Clustering

This page describes how to cluster a gene by sample table based on the samples or the genes, and how to evaluate the results. Code discussed in the paper can be found in the stuartlab clustermethods github repo

1. Determine number of clusters

Most clustering methods require a preset number of clusters. Unfortunately there's no way to automatically determine the optimum number of clusters so you will have to do some preliminary analysis.

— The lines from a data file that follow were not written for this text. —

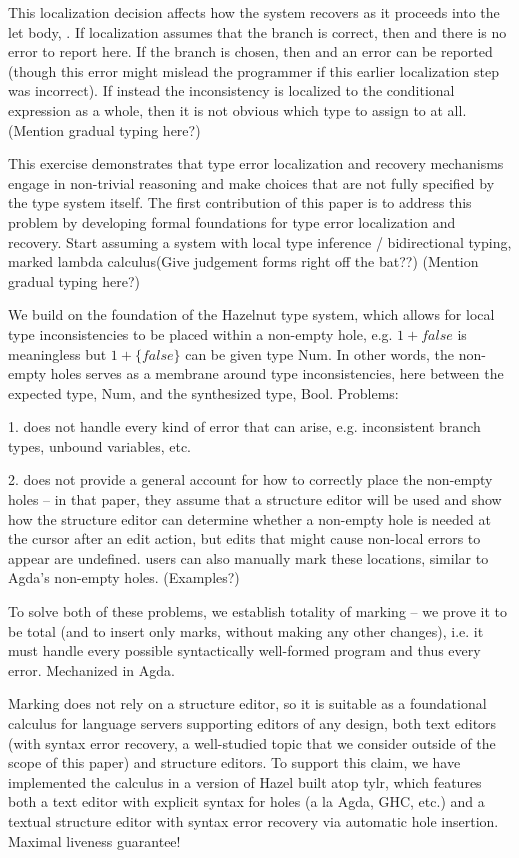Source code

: This localization decision affects how the system recovers as it proceeds into the let body, . 
If localization assumes that the  branch is correct, then  and there is no error to report here.
If the  branch is chosen, then  and an error can be reported (though this error might mislead the programmer if this earlier localization step was incorrect). 
If instead the inconsistency is localized to the conditional expression as a whole, then it is not obvious which type to assign to  at all. (Mention gradual typing here?)

This exercise demonstrates that type error localization and recovery mechanisms engage in non-trivial reasoning and make choices that are not fully specified by the type system itself. 
The first contribution of this paper is to address this problem by developing formal foundations for type error localization and recovery. 
Start assuming a system with local type inference / bidirectional typing, marked lambda calculus(Give judgement forms right off the bat??) 
(Mention gradual typing here?)

We build on the foundation of the Hazelnut type system, which allows for local type inconsistencies to be placed within a non-empty hole, 
e.g. $1 + false$ is meaningless but $1 + \{false\}$ can be given type Num. In other words, the non-empty holes serves as a membrane around type inconsistencies, here between the expected type, Num, and the synthesized type, Bool. Problems:

1. does not handle every kind of error that can arise, e.g. inconsistent branch types, unbound variables, etc.

2. does not provide a general account for how to correctly place the non-empty holes -- in that paper, they assume that a structure editor will be used and show how the structure editor can determine whether a non-empty hole is needed at the cursor after an edit action, but edits that might cause non-local errors to appear are undefined. users can also manually mark these locations, similar to Agda's non-empty holes. (Examples?)

To solve both of these problems, we establish totality of marking -- we prove it to be total (and to insert only marks, without making any other changes), i.e. it must handle 
every possible syntactically well-formed program and thus every error. Mechanized in Agda.

Marking does not rely on a structure editor, so it is suitable as a foundational calculus for language servers supporting editors of any 
design, both text editors (with syntax error recovery, a well-studied topic that we consider outside of the scope of this paper) and structure editors. To support this claim, we have implemented the calculus in a version of Hazel built atop tylr, which features both a text editor with explicit syntax for holes (a la Agda, GHC, etc.) and a textual structure editor with syntax error recovery via automatic hole insertion. Maximal liveness guarantee!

The best way is to visualize your data using a dimensionality reduction method such as t-SNE or TumorMap. Simply input your batch corrected gene by sample table and look at the resulting figure.

Blob separated

If your data comes out as a single blob on either of these methods, you likely won't be able to get multiple clusters from the clustering algorithms. Of course you can request three clusters and the programs will give you something, but it's likely meaningless and will differ between methods.

2. Log2(TPM/FPKM)+1

If you haven't already done so, convert your FPKM input to log2(TPM)+1

3. Clustering methods

The program clustermethods.py takes your gene by sample table and your required number of clusters. First, it removes the genes with low expression and then it selects the top 1000 most variable genes. Using fewer genes tends to lead to better outcomes. It then runs the following clustering methods:

  • Spectral biclustering. This method clusters genes and samples at the same time.
  • Hierarchical clustering with a correlation based distance matrix and average linkage
  • Hierarchical clustering with a correlation based distance matrix and complete linkage
  • Hierarchical clustering with ward linkage (creates a euclidean distance matrix)
  • Hierarchical clustering with spearman rank and average linkage
  • Hierarchical clustering with spearman rank and complete linkage
  • Kmeans
  • Kmedoids

If you want to cluster genes instead of samples, set the --genes flag. The program will now run on the filtered gene set, without selecting the 1000 most variable genes.

4. Scoring

For each method, the program caculates the silhouette score and for the hierarchical methods it also calculates the cophenetic index (which can only be calculated on dendrograms). These scores say something about how well the method fits the data, but note that the cophenetic index will not change if you alter the cluster number. This is because it gets calculated on the full tree, not on the number of clusters you request (which is a step that happens afterwards).

5. Output

To help you visualize the results, the program outputs a Tumormap-ready input feature map with labels for each clustering method. You can also opt to output the reduced gene set that was used for clustering and use this as Tumormap's layout input or as input to another iteration to the clustermethods.py program. In both programs this will increase upload and calculation speed.

You can opt to get a list of grouped samples. These are samples that end up in the same cluster in all the methods used in the program.

6. Making changes

The clustermethod.py code and the associated libraries are well commented and you should feel free to check out a copy and play with it.
Most of the clustering methods used are from Python's scikit learn package, which has extensive documentation and example code. You should be able to add additional methods from this package, or from scipy clustering.